Il piano del governo è chiaro: «gestire il declino» irreversibile del trasporto ferroviario per privatizzarlo del tutto, superando l’assetto attuale misto dove il governo rappresenta i privati al tavolo delle trattative e li paga per ogni giorno di lavoro perso: di conseguenza gli amministratori di dette compagnie ferrovie private non hanno nulla da perdere dagli scioperi e obbediscono alle istruzioni governative di non alzare l’offerta (la Rmt chiede un aumento in linea con l’inflazione).

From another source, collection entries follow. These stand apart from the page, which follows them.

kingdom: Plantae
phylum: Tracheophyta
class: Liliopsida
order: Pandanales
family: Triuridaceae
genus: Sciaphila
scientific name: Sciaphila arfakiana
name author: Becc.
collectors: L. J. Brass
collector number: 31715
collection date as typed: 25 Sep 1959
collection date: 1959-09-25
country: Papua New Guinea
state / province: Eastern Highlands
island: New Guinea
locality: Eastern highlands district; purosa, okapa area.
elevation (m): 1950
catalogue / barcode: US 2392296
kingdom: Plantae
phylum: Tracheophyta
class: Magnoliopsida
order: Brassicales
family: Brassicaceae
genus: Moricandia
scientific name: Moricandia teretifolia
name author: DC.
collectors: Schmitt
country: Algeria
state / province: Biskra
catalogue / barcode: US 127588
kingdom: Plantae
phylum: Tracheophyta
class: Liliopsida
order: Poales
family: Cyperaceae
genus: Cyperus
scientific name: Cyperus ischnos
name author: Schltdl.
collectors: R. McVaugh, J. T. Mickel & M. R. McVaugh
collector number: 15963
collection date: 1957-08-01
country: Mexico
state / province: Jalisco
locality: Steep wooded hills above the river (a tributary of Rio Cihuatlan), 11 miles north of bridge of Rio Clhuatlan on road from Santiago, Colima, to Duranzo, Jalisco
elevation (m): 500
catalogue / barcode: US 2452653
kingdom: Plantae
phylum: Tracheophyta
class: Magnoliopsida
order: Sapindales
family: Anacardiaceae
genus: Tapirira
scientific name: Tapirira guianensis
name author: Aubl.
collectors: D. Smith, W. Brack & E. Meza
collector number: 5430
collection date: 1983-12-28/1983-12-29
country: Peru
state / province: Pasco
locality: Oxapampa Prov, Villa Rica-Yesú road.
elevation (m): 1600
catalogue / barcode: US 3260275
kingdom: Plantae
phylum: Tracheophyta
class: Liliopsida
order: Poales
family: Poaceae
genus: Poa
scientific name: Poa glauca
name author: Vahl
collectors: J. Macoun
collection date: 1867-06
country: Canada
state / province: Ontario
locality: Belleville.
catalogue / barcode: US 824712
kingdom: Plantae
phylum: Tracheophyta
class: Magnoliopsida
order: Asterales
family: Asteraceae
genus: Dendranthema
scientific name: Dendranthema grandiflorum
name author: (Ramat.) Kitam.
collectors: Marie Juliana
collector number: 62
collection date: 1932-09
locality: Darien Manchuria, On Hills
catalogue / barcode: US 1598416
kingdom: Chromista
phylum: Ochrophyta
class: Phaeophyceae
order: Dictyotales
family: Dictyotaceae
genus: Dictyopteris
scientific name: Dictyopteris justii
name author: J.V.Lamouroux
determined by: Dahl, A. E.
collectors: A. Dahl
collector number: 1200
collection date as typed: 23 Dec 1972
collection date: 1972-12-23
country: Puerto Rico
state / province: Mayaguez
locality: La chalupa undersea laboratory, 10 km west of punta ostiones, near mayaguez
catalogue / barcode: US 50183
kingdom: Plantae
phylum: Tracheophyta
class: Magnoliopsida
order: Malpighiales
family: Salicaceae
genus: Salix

Ma per ora questo piano sta fallendo. Se nei contraddittori Lynch ha dilaniato uno dopo l’altro personaggi come Piers Morgan e la giornalista di Sky News Kay Burley, deputati tory in commissioni d’inchiesta e altri malcapitati, è anche grazie alla biografia socioculturale del personaggio. Nato nel 1962 a Paddington (West London) da genitori cattolici irlandesi migrati a Londra sotto le bombe tedesche del Blitz, Lynch ha le fattezze classiche dell’orgoglio operaio inglese: forza, semplicità, buon senso. Di subcultura new wave da ragazzo, lavorava nel settore edile dove ha subito la discriminazione padronale – era stato messo illegalmente in liste nere tra i lavoratori facinorosi e ribelli che non andavano assunti per nessun motivo, una pratica andata avanti per quarant’anni; sarebbe stato in seguito indennizzato – e poi alla Eurostar.

Ricorda da vicino il leader carismatico della Rmt Bob Crow, scomparso nel 2014: non ne ha lo stile fiammeggiante ma non è meno risoluto nelle idee. Dice cose come «mezzi di produzione», «lotta di classe», «redistribuzione della ricchezza». Ha davanti a sé una parete ripida: nella Gran Bretagna postindustriale solo il 23% dei lavoratori dipendenti è iscritto a un sindacato, il paese ha le leggi antisciopero più draconiane d’Europa, leggi che questo governo vuole inasprire ulteriormente, mettendo fuorilegge il diritto di sciopero.

Ma la conquisterà solo mettendo sotto pressione il Labour, in piena controriforma Starmer: gli 80mila iscritti della Rmt non sono affiliati al partito laburista: è troppo a sinistra in un partito unico ad avere avuto la genesi contraria a quelli europei, essendo nato dal sindacato e non viceversa. Solo che ora il corporativismo che da sempre sottende alle lotte sindacali britanniche non tiene più di fronte alle iniquità ormai insostenibili della società britannica. Lynch ha invitato Starmer più volte a schierarsi con lotte dalle quali si è finora dissociato con imbarazzo, qualcosa che non sembra più fantascientifico. Anche perché, come recita un moto della Rmt, «se lotti potresti anche perdere, ma se non lotti perderai di sicuro».